The Achilles tendon usually ruptures as a result of a sudden forceful contraction of the calf muscles. Activities such as jumping, lunging, or sprinting can cause undue stress on the Achilles tendon and cause it to rupture. Often there is a background of Achilles tendinitis. Direct trauma to the area, poor flexibility or weakness of the calf muscles or of the Achilles tendon and increasing age are some of the other factors that are associated with an Achilles tendon rupture.
Although it's possible to have no signs or symptoms with an Achilles tendon rupture, most people experience pain, possibly severe, and swelling near your heel. An inability to bend your foot downward or "push off" the injured leg when you walk. An inability to stand up on your toes on the injured leg. A popping or snapping sound when the injury occurs. Seek medical advice immediately if you feel a pop or snap in your heel, especially if you can't walk properly afterward.
During the physical exam, your doctor will inspect your lower leg for tenderness and swelling. In many cases, doctors can feel a gap in your tendon if a complete rupture has occurred. Achilles tendon rupture can be diagnosed reliably with clinical examination, but if there?s a question about the extent of your Achilles tendon injury then your doctor may order a magnetic resonance imaging (MRI) scan.
Non Surgical Treatment
Your doctor will advise you exactly when to start your home physical therapy program, what exercises to do, how much, and for how long to continue them. Alphabet Range of Motion exercises. Typically, the first exercise to be started (once out of a non-removable cast).
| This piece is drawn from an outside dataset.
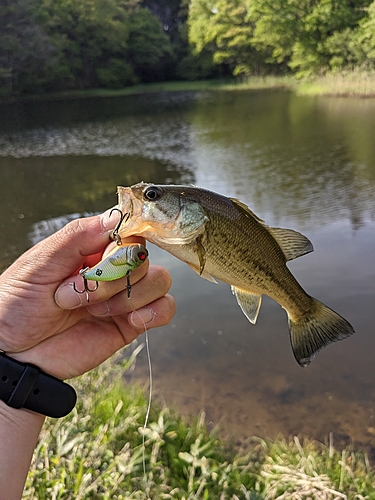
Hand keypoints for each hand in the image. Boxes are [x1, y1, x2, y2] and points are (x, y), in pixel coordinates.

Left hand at [0, 209, 175, 379]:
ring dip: (127, 296)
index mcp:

While holding your knee and leg still (or cross your leg), you simply write the letters of the alphabet in an imaginary fashion while moving your foot and ankle (pretend that the tip of your toe is the tip of a pencil). Motion the capital letter A, then B, then C, all the way through Z. Do this exercise three times per day (or as your doctor advises). Freeze a paper cup with water, and then use the ice to massage the tendon area as deeply as tolerated. The massage helps to reduce the residual inflammation and helps to reduce the scarring and bulkiness of the tendon at the injury site. Do the ice massage for 15-20 minutes, three times per day (or as your doctor advises). Calf Strength exercises. This exercise is typically delayed and not used in the initial stages of rehabilitation, begin only when your doctor advises. This exercise is typically done while standing on just the foot of the injured side. Sometimes, the doctor will advise you to start with standing on both feet. Stand on a step with your forefoot on the step and your heel off the step. The heel and forefoot should be level (neither on your tip toes nor with your heel down). Lower your heel very slowly as low as it will go, then rise back up to the level starting position, again very slowly. This is not a fast exercise. Repeat the exercise as tolerated. The number of repetitions may be very limited at first. Progress the number of repetitions as tolerated. Do this exercise one to two times per day (or as your doctor advises).
Surgical repair is a common method of treatment of acute Achilles rupture in North America because, despite a higher risk of overall complications, it has been believed to offer a reduced risk of rerupture. However, more recent trials, particularly those using functional bracing with early range of motion, have challenged this belief. The aim of this meta-analysis was to compare surgical treatment and conservative treatment with regard to the rerupture rate, the overall rate of other complications, return to work, calf circumference, and functional outcomes, as well as to examine the effects of early range of motion on the rerupture rate.